_Data excerpts_
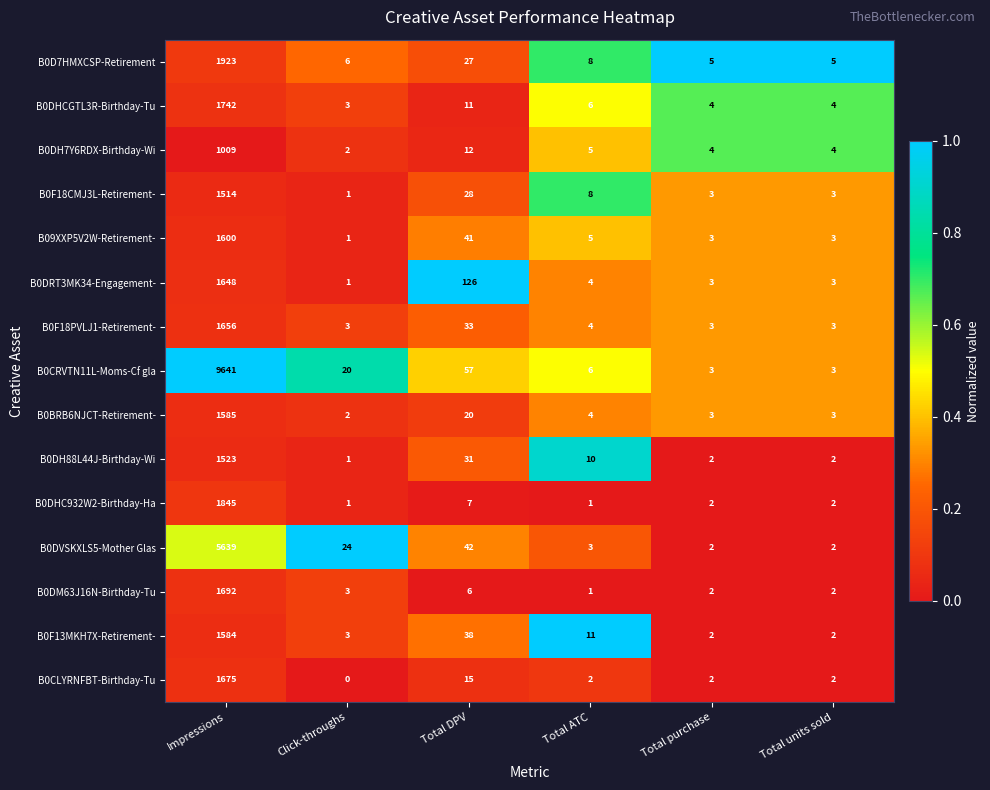

Is it true that B0DM63J16N-Birthday-Tu equals 2 at Total purchase?

True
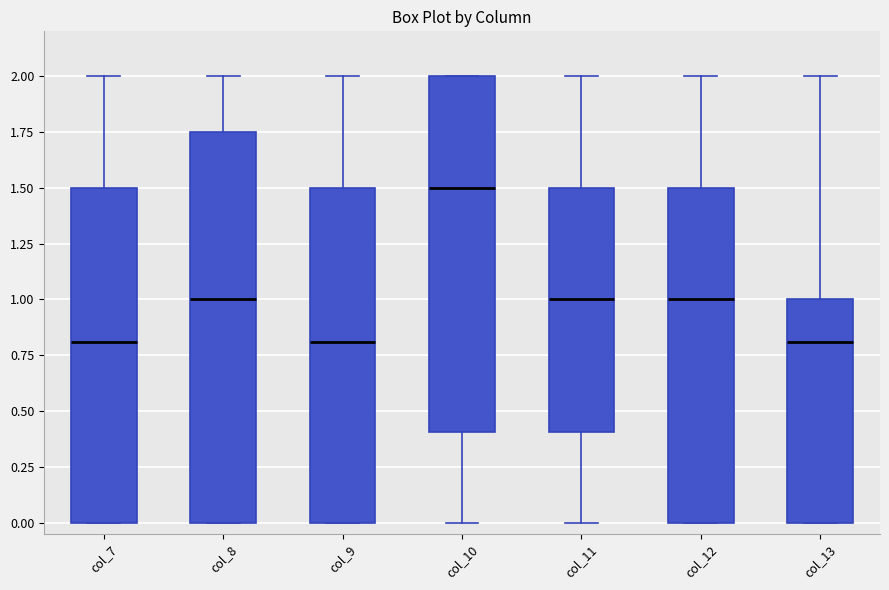

Reading left to right, read every box against the y-axis: the position of its median line, the range the box covers, and the ends of its whiskers. The values are not printed on the chart, so give them approximately, as read against the axis.

col_7: median 0.80, box 0.00 to 1.50, whiskers 0.00 to 2.00
col_8: median 1.00, box 0.00 to 1.75, whiskers 0.00 to 2.00
col_9: median 0.80, box 0.00 to 1.50, whiskers 0.00 to 2.00
col_10: median 1.50, box 0.40 to 2.00, whiskers 0.00 to 2.00
col_11: median 1.00, box 0.40 to 1.50, whiskers 0.00 to 2.00
col_12: median 1.00, box 0.00 to 1.50, whiskers 0.00 to 2.00
col_13: median 0.80, box 0.00 to 1.00, whiskers 0.00 to 2.00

_Try it_
Recast each line of the material above as a row of a Markdown table with the columns "Row" and "Text". Number the rows in order, and skip blank lines and pictures.

_Solved exercise_
| Row | Text |
|---|---|
| 1 | Is it true that B0DM63J16N-Birthday-Tu equals 2 at Total purchase? |
| 2 | True |
| 3 | Reading left to right, read every box against the y-axis: the position of its median line, the range the box covers, and the ends of its whiskers. The values are not printed on the chart, so give them approximately, as read against the axis. |
| 4 | col_7: median 0.80, box 0.00 to 1.50, whiskers 0.00 to 2.00 |
| 5 | col_8: median 1.00, box 0.00 to 1.75, whiskers 0.00 to 2.00 |
| 6 | col_9: median 0.80, box 0.00 to 1.50, whiskers 0.00 to 2.00 |
| 7 | col_10: median 1.50, box 0.40 to 2.00, whiskers 0.00 to 2.00 |
| 8 | col_11: median 1.00, box 0.40 to 1.50, whiskers 0.00 to 2.00 |
| 9 | col_12: median 1.00, box 0.00 to 1.50, whiskers 0.00 to 2.00 |
| 10 | col_13: median 0.80, box 0.00 to 1.00, whiskers 0.00 to 2.00 |